**Assignment:**
Copy the lines from the line with "civile - Università" up to and including the line with "riguarda la bioetica, la privacy, l’accesso", putting "riservatezza" in place of "privacy" and leaving everything else the same.

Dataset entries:
___
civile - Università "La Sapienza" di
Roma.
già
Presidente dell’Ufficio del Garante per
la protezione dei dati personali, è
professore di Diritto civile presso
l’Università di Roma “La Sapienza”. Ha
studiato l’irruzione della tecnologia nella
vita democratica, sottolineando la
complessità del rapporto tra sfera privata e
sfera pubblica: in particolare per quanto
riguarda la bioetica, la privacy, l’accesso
___
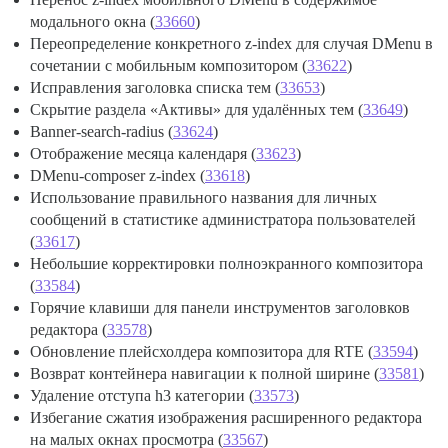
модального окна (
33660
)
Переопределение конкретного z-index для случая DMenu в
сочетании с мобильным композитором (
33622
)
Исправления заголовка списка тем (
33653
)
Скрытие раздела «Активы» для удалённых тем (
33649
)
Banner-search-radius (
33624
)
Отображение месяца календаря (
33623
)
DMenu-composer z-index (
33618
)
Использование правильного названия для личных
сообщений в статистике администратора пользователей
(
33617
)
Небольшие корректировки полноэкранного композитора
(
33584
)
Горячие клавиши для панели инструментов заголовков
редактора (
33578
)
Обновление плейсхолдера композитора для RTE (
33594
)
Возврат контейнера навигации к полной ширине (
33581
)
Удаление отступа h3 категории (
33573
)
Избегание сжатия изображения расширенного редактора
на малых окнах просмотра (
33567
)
___
**Result:**
civile - Università "La Sapienza" di
Roma.
già
Presidente dell’Ufficio del Garante per
la protezione dei dati personali, è
professore di Diritto civile presso
l’Università di Roma “La Sapienza”. Ha
studiato l’irruzione della tecnologia nella
vita democratica, sottolineando la
complessità del rapporto tra sfera privata e
sfera pubblica: in particolare per quanto
riguarda la bioetica, la riservatezza, l’accesso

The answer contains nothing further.